The direct resemblance, though, is not only between Duckworth Drew and Bond but also between their two authors, Le Queux and Fleming. Fleming, a member of the political and artistic elite from youth, newspaper man, wartime naval intelligence officer, omnipresent in influential circles, became finally a Jamaica-based offshore cynic. Le Queux, a newspaper editor, aviation pioneer and diplomat, collaborated with Field Marshal Roberts in alerting Britain to the danger of war and did much to fill his fellow countrymen with the (by no means unjustified) spy mania that led to the formation in 1909 of what became MI5 and MI6.
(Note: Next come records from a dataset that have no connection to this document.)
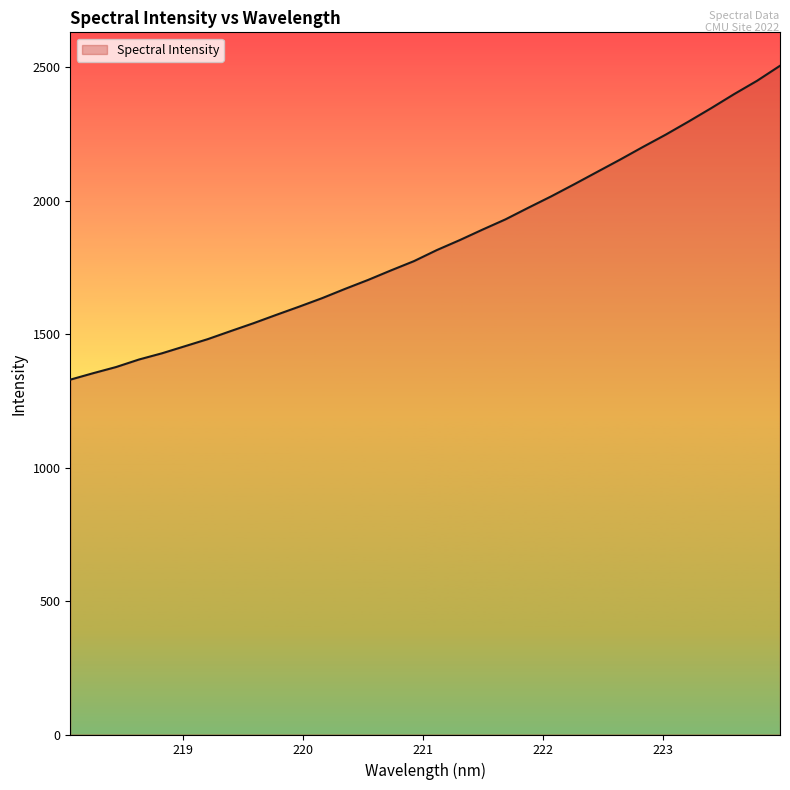

What is the smallest value displayed?

1329.3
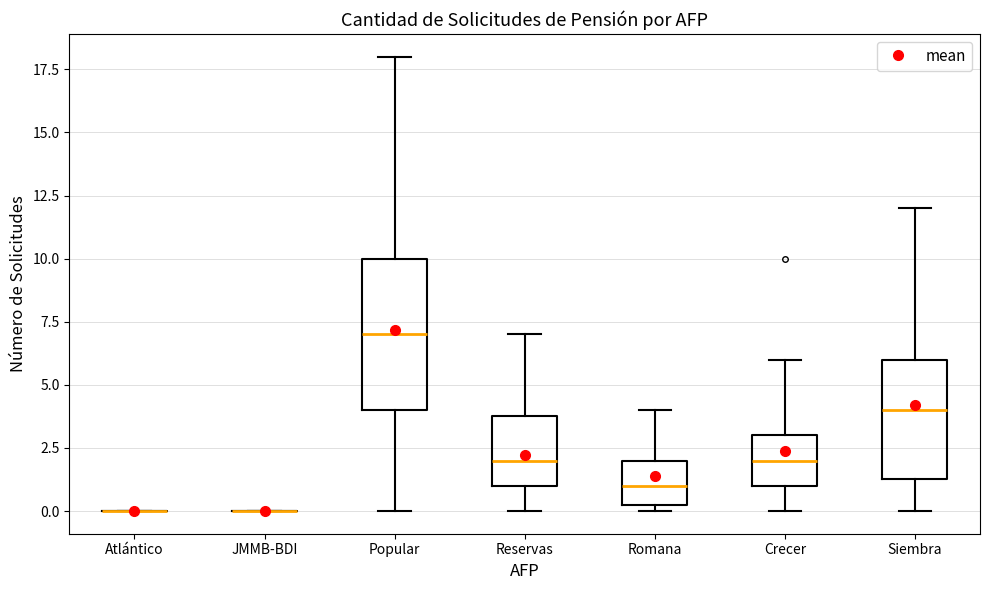

Which box is the tallest, from its lower edge to its upper edge?

Popular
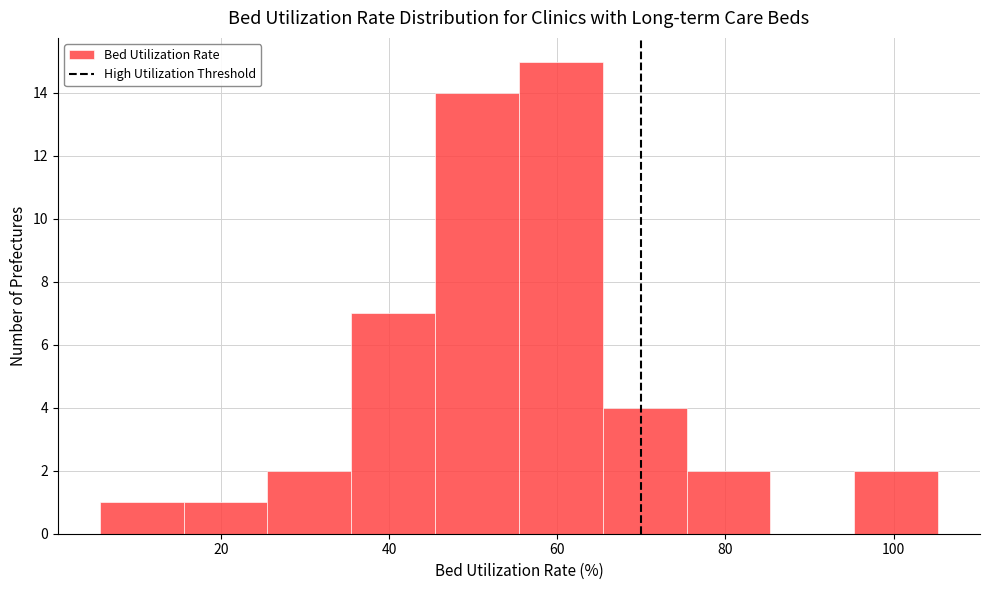

Reading left to right, list every bar in this chart as the range it spans on the x-axis followed by its height. Neither the bar edges nor the heights are printed on the chart, so give them approximately, as read against the axes.

6 to 16: 1
16 to 26: 1
26 to 36: 2
36 to 46: 7
46 to 56: 14
56 to 66: 15
66 to 76: 4
76 to 86: 2
86 to 96: 0
96 to 106: 2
Those two agencies, far from being “dangerous and depressing farces”, as Winder would have it, have over the years prevented a great many potentially disastrous events and continue to do so, principally through careful and professional analysis of large masses of information frequently gained at considerable risk, of whose accuracy it is rarely possible to be completely certain.
Le Queux it was who brought the gadget into spying, to be much exploited by such writers as Edgar Wallace and finally crowned in a frenzy of airborne boats and flying cars by Bond. It is true that for Duckworth Drew, motor cars went along in a more or less normal fashion and Krempelstein preferred horses. But when it came to dodgy cigars or chairs in which British citizens could be strapped upside-down while foreign villains skilfully slipped powerful explosives into adjacent gas lamps, Le Queux was masterly.
It was with John Buchan that the marvellous machines arrived, from the monoplane under the direction of a German who “lisped in his speech . . . and could hood his eyes like a hawk” to the six-cylinder Daimler in which Richard Hannay nearly crosses the Alps in pursuit of a “great open car” in which the Graf von Shwabing has imprisoned his future wife. Buchan too gives us the ladies — Hilda von Einem — certainly no Octopussy, more akin perhaps to Elinor Glyn, with whom to sin on a tiger skin. Fleming has nothing to match these splendid accoutrements to adventure on the grand scale and his villains are for the most part gross businessmen with vulgar tastes and his women at best little more than luscious. It was Buchan who brought the glamour into the professional trade of international spying, and Fleming who converted it into mere celebrity.
My own favourite spy? A woman, of course, and a real one. Spy and author Aphra Behn. Employed by Charles II as a secret agent in Antwerp, in 1667 she smuggled out the news that the Dutch Admiral de Ruyter was preparing an attack on the Thames and the Medway.
In the absence of a Joint Intelligence Committee and of gentlemen in shirtsleeves in permanent session on Downing Street sofas, the news failed to reach the highest quarters. The Dutch fleet arrived in force, leaving Sir William Batten, at dinner with Samuel Pepys, to utter the memorable words “By God, I think the Devil shits Dutchmen!” A remark Winder would no doubt see as a sign of “the arrogance and insularity that have been our stock in trade for centuries”.